Greetings. Thanks for your work on an excellent library!
I am writing some doctests whose output seems to be sensitive to the width of the terminal—dumps of Pandas dataframes that sometimes exceed 80 chars in width. When I run the commands on the Python interpreter interactively, I can reproduce the Pandas behavior: when the window is wide, the full table is printed; when the window is narrow, columns in the middle are truncated.
I can confirm that doctest handles things correctly as well. When I execute python -m doctest myfile.py with the window at 80 chars width, the output is truncated and the test fails. When I execute the same command at 120 chars width, the output is not truncated and the doctests pass.
However, when running py.test --doctest-module myfile.py the tests fail regardless of window width. I can restart my window manager (tmux), I can restart the window manager, resize the window itself, or even close the window and start over from scratch, but no combination of these operations seems to convince py.test that my terminal is wider than 80 chars.
This isn’t a problem on my personal machine (OS X High Sierra) but it is on a work CentOS 6 system running py.test 3.6.2.
Thanks for submitting an issue!
Here's a quick checklist in what to include:
pip list of the virtual environment you are usingHi @standage,
Thanks for the report.
I have scanned the standard doctest module for any references related to terminal size and could not find any. Can you produce a minimal reproducible case which demonstrates the problem? Thanks!
@standage Can you post a minimal example please, which we can use to reproduce your issue?
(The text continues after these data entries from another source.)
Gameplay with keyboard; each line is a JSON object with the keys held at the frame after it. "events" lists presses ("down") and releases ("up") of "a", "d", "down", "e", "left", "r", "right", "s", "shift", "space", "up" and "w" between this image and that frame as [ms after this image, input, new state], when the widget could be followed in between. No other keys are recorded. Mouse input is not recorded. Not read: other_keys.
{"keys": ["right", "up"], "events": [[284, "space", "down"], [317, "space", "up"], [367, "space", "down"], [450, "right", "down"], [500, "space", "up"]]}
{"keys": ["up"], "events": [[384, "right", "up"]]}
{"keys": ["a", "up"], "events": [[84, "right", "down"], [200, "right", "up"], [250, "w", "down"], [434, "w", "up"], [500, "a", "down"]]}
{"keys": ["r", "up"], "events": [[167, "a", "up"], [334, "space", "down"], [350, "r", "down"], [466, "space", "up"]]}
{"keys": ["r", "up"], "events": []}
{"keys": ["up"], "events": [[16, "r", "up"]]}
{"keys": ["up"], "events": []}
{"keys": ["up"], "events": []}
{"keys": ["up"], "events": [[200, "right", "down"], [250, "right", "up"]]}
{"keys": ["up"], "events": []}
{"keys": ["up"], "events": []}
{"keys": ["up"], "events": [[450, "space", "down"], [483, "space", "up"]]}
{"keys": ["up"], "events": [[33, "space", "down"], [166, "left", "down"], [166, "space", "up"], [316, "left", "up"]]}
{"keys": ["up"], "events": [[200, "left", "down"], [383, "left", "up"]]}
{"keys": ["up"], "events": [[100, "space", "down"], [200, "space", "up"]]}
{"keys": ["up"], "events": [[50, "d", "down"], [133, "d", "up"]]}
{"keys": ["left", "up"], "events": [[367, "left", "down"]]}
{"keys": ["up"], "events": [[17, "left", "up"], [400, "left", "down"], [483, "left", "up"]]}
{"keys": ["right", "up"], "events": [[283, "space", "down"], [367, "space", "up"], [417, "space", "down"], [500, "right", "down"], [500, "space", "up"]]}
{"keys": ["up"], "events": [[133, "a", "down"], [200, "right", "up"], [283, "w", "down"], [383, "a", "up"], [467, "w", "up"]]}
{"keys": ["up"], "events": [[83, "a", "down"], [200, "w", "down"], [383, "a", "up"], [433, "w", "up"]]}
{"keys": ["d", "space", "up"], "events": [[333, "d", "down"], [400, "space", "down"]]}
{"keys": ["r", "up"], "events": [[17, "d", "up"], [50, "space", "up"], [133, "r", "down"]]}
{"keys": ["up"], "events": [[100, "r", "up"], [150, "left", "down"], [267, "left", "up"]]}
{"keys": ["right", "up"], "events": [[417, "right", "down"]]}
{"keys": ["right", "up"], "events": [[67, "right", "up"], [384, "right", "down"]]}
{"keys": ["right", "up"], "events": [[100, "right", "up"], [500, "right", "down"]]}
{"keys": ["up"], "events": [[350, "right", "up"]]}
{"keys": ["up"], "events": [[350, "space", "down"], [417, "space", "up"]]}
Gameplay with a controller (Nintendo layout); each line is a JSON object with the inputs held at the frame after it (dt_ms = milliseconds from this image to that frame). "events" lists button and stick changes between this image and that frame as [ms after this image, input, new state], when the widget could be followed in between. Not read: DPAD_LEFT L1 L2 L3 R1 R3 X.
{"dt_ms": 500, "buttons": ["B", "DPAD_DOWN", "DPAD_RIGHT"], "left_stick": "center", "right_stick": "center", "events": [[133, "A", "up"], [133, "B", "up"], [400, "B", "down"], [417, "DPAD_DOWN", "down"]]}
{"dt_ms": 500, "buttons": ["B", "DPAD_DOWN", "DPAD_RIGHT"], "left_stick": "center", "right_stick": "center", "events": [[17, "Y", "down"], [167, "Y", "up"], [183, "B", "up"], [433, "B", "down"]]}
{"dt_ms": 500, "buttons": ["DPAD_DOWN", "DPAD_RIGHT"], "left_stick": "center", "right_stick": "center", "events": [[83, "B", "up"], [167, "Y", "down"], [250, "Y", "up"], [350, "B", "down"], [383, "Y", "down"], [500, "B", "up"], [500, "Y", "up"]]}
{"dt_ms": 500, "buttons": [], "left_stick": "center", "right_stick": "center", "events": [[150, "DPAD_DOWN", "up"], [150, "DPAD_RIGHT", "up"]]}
Ok, here is a minimal example.
import pandas
moduledata = pandas.read_table('data.tsv')
def query(q):
"""Bug demo
When running the code below in the interactive python interpreter or with
doctest, the output is sensitive to the window width. With py.test it
always assumes a width of 80 chars.
>>> 1 + 1
2
>>> query('ID.str.contains("qwerty")')
ID Name Chromosome Start End Variants
1 qwertyqwerty qwertyqwerty 2 3333 4444 rs123456789,rs987654321,rs42
"""
return moduledata.query(q)
ID Name Chromosome Start End Variants
asdfhjkl asdfhjkl 1 100 200 rs1234,rs5678,rs13579
qwertyqwerty qwertyqwerty 2 3333 4444 rs123456789,rs987654321,rs42
When I run the following in the interactive interpreter I get expected behavior: truncated output with a thin window, full output with a wide window.
>>> import example
>>> example.query('ID.str.contains("qwerty")')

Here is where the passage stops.